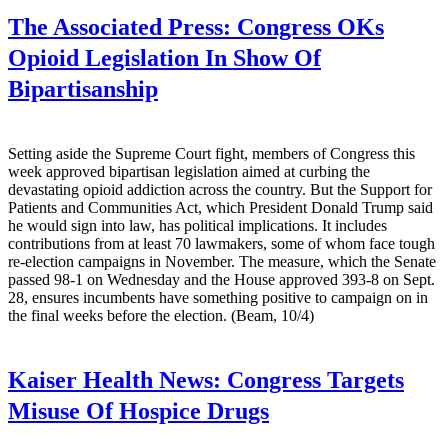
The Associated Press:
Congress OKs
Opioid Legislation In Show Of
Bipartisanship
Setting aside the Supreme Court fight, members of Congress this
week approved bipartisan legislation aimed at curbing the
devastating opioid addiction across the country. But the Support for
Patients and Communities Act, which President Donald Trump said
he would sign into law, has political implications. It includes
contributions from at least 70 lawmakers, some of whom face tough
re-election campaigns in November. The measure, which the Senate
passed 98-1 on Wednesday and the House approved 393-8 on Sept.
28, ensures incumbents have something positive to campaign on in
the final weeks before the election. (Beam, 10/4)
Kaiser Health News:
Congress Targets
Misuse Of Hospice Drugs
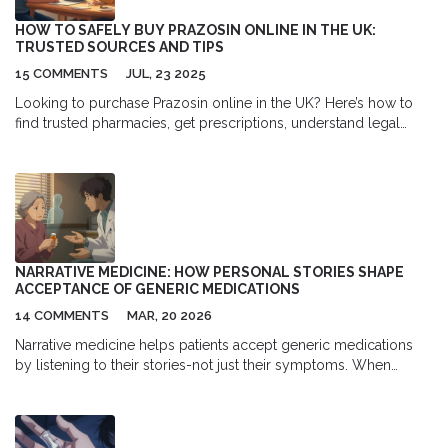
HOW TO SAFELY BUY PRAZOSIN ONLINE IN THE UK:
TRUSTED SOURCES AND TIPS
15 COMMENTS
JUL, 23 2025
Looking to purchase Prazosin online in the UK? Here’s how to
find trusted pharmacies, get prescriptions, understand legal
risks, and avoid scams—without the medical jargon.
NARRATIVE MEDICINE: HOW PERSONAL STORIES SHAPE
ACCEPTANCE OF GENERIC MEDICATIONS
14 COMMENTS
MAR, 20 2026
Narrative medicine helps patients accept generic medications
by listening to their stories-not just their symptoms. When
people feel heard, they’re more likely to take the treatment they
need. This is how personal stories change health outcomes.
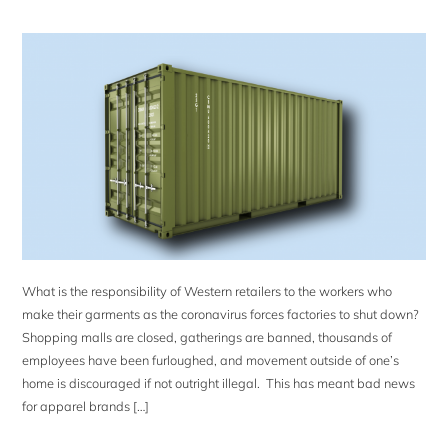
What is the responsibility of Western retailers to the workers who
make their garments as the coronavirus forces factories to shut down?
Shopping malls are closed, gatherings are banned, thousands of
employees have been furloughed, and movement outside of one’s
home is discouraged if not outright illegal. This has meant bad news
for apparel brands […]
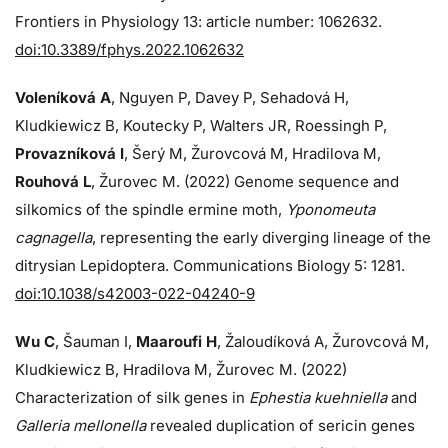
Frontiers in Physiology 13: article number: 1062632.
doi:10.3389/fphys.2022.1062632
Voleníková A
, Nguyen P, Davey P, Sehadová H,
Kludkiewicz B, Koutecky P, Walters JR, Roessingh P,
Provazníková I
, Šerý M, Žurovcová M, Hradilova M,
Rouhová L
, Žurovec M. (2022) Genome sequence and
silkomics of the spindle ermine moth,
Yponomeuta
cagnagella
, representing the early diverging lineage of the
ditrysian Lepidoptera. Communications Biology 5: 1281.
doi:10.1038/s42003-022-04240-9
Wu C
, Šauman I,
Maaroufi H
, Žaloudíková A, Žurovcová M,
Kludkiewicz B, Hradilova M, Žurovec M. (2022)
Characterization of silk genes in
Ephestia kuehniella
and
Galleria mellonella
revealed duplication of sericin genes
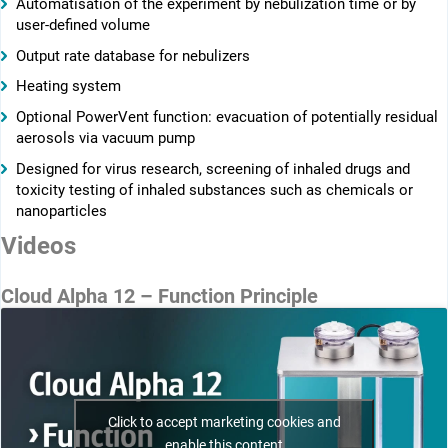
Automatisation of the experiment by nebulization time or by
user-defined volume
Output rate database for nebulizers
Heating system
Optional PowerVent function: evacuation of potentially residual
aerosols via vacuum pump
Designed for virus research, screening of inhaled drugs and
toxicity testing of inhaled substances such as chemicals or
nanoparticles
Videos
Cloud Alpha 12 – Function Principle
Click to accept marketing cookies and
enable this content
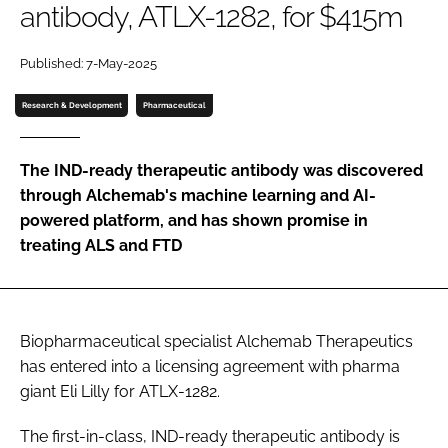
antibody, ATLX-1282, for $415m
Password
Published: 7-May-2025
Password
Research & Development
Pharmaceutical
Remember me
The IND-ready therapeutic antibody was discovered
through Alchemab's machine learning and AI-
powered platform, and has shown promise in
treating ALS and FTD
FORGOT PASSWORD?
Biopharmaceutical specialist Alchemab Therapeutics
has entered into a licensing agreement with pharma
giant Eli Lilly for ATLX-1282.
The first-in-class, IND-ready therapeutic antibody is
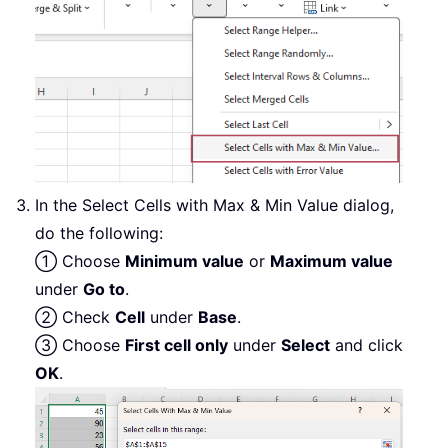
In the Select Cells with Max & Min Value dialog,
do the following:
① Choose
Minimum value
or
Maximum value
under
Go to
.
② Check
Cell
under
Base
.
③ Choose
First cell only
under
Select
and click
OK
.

═══

### DESCRIPTION OF THE TASK
Once you have read the entries above, state how many of their lines include "which", giving the number alone.

### WORKED SOLUTION
2